# [WHAT THE EXERCISE ASKS]
Two lines mark the range in the entries below: the one holding "text: (137, 218) -> (152, 253), 50 -> 58" and the one holding "part: (546, 293) -> (292, 294), size x1.6". Set down those two and all lines between them, exactly.

Data entries
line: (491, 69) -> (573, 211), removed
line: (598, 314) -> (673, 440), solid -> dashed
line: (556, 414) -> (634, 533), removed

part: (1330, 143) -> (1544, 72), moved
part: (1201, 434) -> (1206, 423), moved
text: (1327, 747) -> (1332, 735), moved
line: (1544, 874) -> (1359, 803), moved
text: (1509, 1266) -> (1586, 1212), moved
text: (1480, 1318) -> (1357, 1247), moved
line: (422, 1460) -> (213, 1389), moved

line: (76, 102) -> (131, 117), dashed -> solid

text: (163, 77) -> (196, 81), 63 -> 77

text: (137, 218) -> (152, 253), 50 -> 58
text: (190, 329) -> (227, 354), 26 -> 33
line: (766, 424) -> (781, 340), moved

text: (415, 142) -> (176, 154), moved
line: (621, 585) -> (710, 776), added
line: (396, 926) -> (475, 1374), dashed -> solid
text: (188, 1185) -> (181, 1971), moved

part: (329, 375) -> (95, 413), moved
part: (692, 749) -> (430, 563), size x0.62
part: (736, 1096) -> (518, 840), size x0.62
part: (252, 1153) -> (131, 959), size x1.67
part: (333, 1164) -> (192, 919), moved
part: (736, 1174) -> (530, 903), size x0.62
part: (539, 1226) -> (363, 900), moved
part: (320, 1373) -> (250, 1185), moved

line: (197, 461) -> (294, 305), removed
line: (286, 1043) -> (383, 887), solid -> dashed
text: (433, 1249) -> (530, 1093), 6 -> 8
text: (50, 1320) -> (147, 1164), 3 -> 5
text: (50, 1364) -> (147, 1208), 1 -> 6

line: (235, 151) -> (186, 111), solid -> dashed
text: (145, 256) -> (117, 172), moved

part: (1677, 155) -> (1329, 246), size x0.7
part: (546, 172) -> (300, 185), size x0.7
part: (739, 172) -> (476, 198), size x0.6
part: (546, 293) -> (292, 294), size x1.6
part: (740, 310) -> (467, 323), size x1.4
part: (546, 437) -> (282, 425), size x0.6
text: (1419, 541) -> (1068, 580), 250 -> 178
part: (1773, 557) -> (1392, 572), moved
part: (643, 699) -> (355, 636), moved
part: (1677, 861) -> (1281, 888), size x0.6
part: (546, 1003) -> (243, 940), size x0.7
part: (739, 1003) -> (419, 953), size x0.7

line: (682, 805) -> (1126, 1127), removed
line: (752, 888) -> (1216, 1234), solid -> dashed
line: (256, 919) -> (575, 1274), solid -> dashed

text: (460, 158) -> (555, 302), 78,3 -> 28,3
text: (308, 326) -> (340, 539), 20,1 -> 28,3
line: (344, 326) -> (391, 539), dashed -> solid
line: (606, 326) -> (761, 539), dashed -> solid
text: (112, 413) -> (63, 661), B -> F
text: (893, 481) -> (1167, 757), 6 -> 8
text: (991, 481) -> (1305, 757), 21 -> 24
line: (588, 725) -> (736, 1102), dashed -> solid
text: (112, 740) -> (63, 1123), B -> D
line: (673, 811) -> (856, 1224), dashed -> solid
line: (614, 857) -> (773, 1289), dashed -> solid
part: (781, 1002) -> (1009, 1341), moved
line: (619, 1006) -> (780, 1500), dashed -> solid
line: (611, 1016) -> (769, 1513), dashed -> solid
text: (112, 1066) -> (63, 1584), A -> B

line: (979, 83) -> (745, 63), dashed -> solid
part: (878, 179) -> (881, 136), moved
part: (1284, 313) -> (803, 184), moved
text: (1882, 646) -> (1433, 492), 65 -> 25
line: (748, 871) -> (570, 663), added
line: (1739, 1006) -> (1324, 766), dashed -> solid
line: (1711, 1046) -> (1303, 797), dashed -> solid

# [ANSWER TO THIS EXERCISE]
text: (137, 218) -> (152, 253), 50 -> 58
text: (190, 329) -> (227, 354), 26 -> 33
line: (766, 424) -> (781, 340), moved

text: (415, 142) -> (176, 154), moved
line: (621, 585) -> (710, 776), added
line: (396, 926) -> (475, 1374), dashed -> solid
text: (188, 1185) -> (181, 1971), moved

part: (329, 375) -> (95, 413), moved
part: (692, 749) -> (430, 563), size x0.62
part: (736, 1096) -> (518, 840), size x0.62
part: (252, 1153) -> (131, 959), size x1.67
part: (333, 1164) -> (192, 919), moved
part: (736, 1174) -> (530, 903), size x0.62
part: (539, 1226) -> (363, 900), moved
part: (320, 1373) -> (250, 1185), moved

line: (197, 461) -> (294, 305), removed
line: (286, 1043) -> (383, 887), solid -> dashed
text: (433, 1249) -> (530, 1093), 6 -> 8
text: (50, 1320) -> (147, 1164), 3 -> 5
text: (50, 1364) -> (147, 1208), 1 -> 6

line: (235, 151) -> (186, 111), solid -> dashed
text: (145, 256) -> (117, 172), moved

part: (1677, 155) -> (1329, 246), size x0.7
part: (546, 172) -> (300, 185), size x0.7
part: (739, 172) -> (476, 198), size x0.6
part: (546, 293) -> (292, 294), size x1.6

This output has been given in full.